New Hampshire played host to, already, what many view as the most embarrassing and “disturbing” event (in the view of Anderson Cooper) of the 2024 campaign season thus far: CNN’s live town hall with former president Donald Trump. The struggling network, famous for its liberal tilt, has been bashed and thrashed by critics on the left (and even some on the right) for giving the former president a platform to espouse his norm-shattering views.
Chris Licht, CNN’s chairman, has been playing defense as this criticism mounts over how the event bordered on the unhinged.
On a network-wide editorial call, Mr. Licht congratulated moderator Kaitlan Collins on “a masterful performance” before speaking on the public backlash. “We all know covering Donald Trump is messy and tricky, and it will continue to be messy and tricky, but it’s our job,” Mr. Licht said, according to a recording of the call obtained by The New York Times.
“I absolutely, unequivocally believe America was served very well by what we did last night,” Mr. Licht added. “People woke up, and they know what the stakes are in this election in a way that they didn’t the day before. And if someone was going to ask tough questions and have that messy conversation, it damn well should be on CNN.”

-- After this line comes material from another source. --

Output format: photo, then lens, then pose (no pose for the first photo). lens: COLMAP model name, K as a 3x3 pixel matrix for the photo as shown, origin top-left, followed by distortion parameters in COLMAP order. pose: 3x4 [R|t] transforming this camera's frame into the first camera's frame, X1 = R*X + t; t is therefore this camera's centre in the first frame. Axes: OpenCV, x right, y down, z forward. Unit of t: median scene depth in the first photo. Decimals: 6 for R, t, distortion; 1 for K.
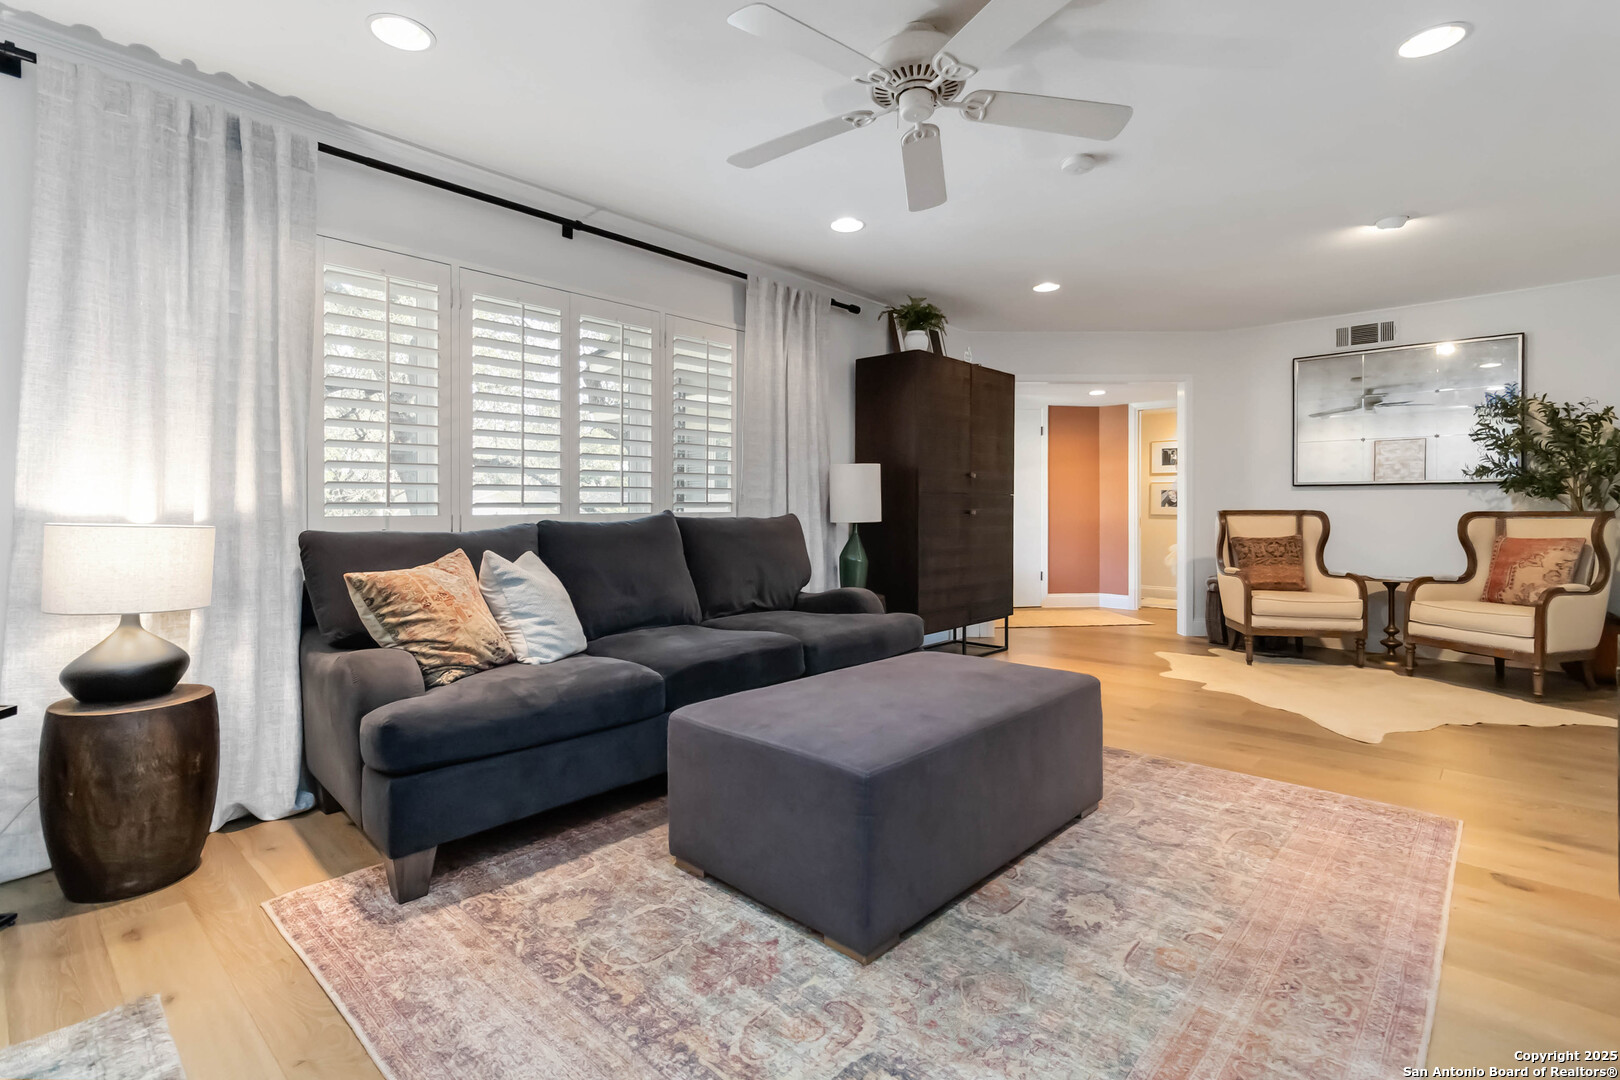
lens RADIAL K [[768.4, 0, 820.8], [0, 768.4, 503.0], [0, 0, 1]] dist [0.003412, 0.001804]
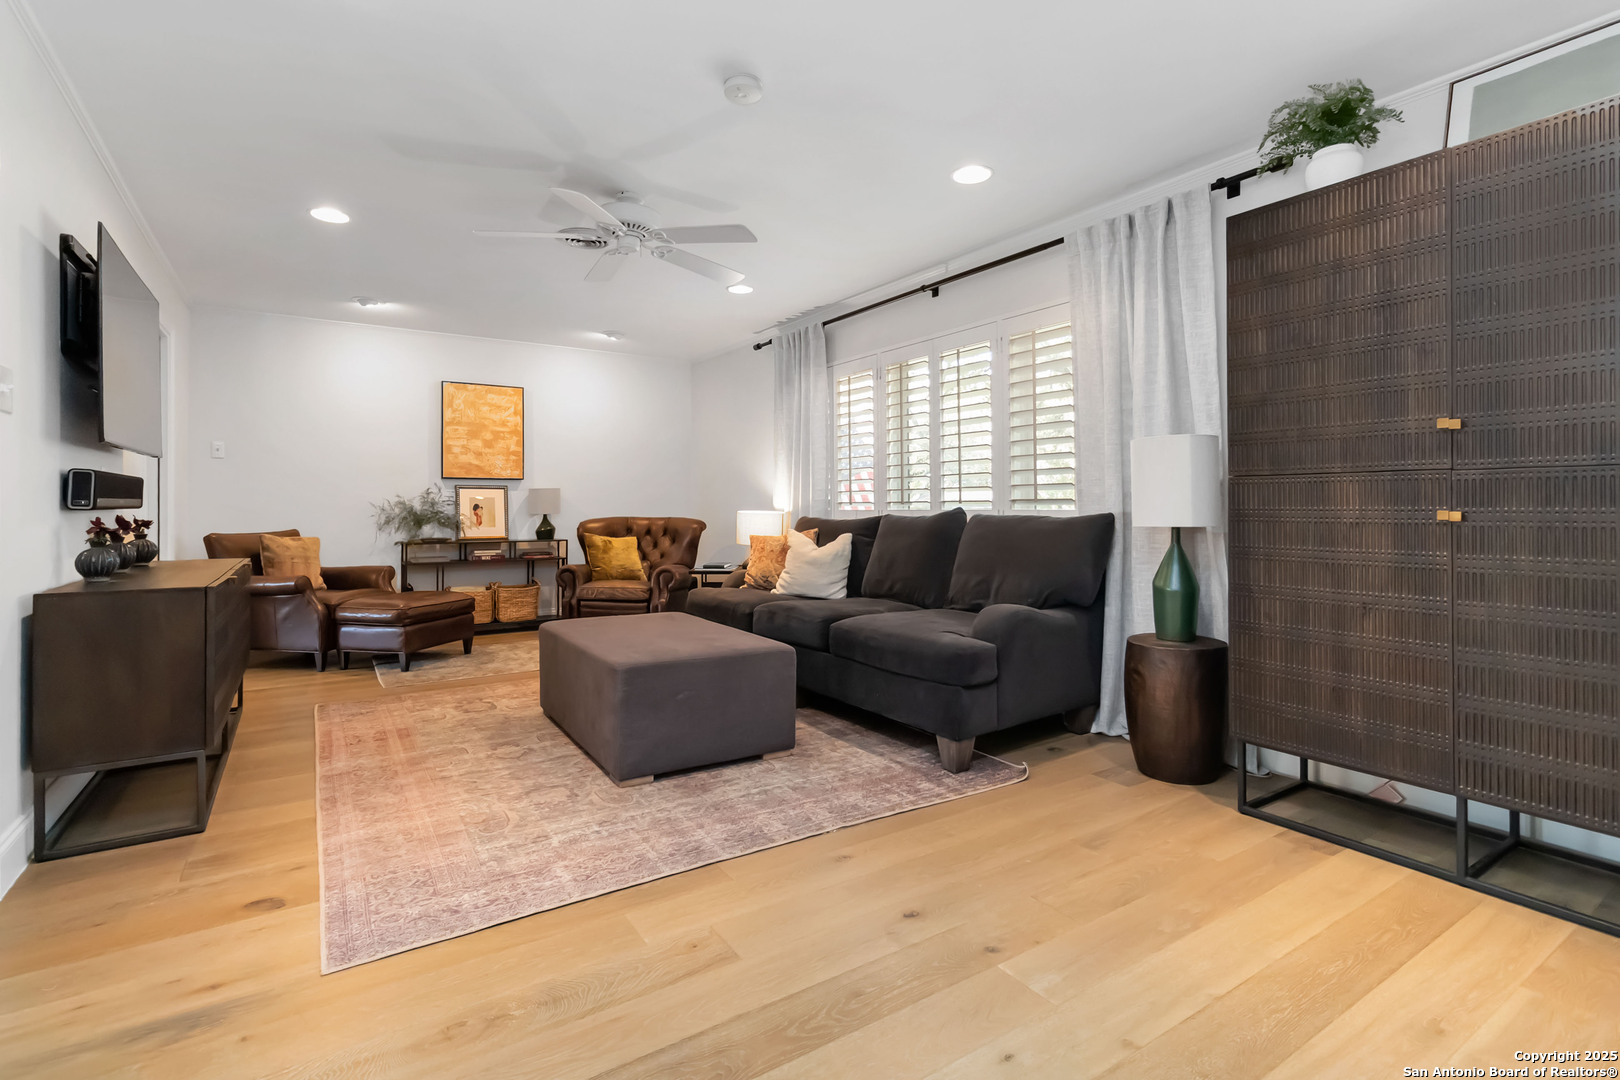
lens RADIAL K [[768.4, 0, 820.8], [0, 768.4, 503.0], [0, 0, 1]] dist [0.003412, 0.001804]
pose [[-0.248566, 0.002863, -0.968611, 1.392313], [0.013824, 0.999904, -0.000592, 0.001337], [0.968516, -0.013537, -0.248582, 1.613599]]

Collins was not necessarily the problem with the broadcast; she definitely tried her best, has experience with Trump, and got kudos from no less than Peter Baker, arguably the greatest journalist to ever cover the American presidency. But she wasn’t enough to prevent Trump from dominating the event in ways that have come to define him, making false statement after false statement all night and pandering to his theme of “retribution” for the 2024 campaign. No matter how many times Collins told Trump the election wasn’t rigged, he kept saying it anyway, which is essentially the genius of Trump: he recognizes that his own version of reality is a product that will sell.

One of CNN’s greatest mistakes was thinking that Trump is a normal candidate whose reality more or less matches what’s actually true.
But perhaps the worst mistake was in picking an audience that clearly skewed right and lapped up all of Trump’s falsehoods and exaggerations. The audience being disproportionately Trump supporters, and nowhere near reflective of the New Hampshire electorate–much less the national electorate, set the tone. They applauded the president at many turns, asked him softball questions, and even laughed along with him at the expense of E. Jean Carroll, who was able to prove in the court of law that Trump was liable for sexual assault and defamation (and thus was a survivor of sexual abuse).
Carroll and her attorney are even weighing suing Trump again for what he said on the broadcast as the president has moved to appeal the order to pay her $5 million.
“Everything’s on the table, obviously, and we have to give serious consideration to it,” Carroll’s lawyer Roberta Kaplan told the New York Times about the prospect of a defamation lawsuit. “We have to weigh the various pros and cons and we’ll come to a decision in the next day or so, probably.”
In essence, the town hall was a Trump rally broadcast during prime time, with Trump’s combative and brash brand that endeared him to his followers on full display. In one poignant moment, Trump drew cheers from the partisan crowd after he called Collins “nasty” when she called him out for insisting the election was “rigged.”
Inexplicably, Licht went out of his way to defend those in the crowd who were supportive of Trump at every turn during the call.

“While we all may have been uncomfortable hearing people clapping, that was also an important part of the story,” Licht reportedly said, adding that those audience members represent “a large swath of America” whose story the media missed in 2015 and 2016.”
Internally, Licht is facing a tsunami of anger over the town hall, with staffers appalled at how the idea was even greenlit. The chorus to fire him is probably at an all-time high, with his approach to revive the network having been in the gutter well before this event. His CNN Primetime experiment has been a failure and just by reading why Licht was happy with the town hall–it “made a lot of news” according to his words on the call–is unbelievably telling of a desperation for any publicity at all. This is not a man who primarily wants to push the network to the center, as many have claimed, but instead, someone who is willing to sell his soul to see a ratings spike.
The American people lose when Trump is handed a delectable opportunity to speak on the public airwaves without being properly held to account.
A Warner Bros. Discovery insider offered words that ring hollow: “I think every news organization, every network, will be grappling with how to cover Trump. There’s no easy answer. CNN just came first.”
The truth is not that CNN was first: CNN was willing.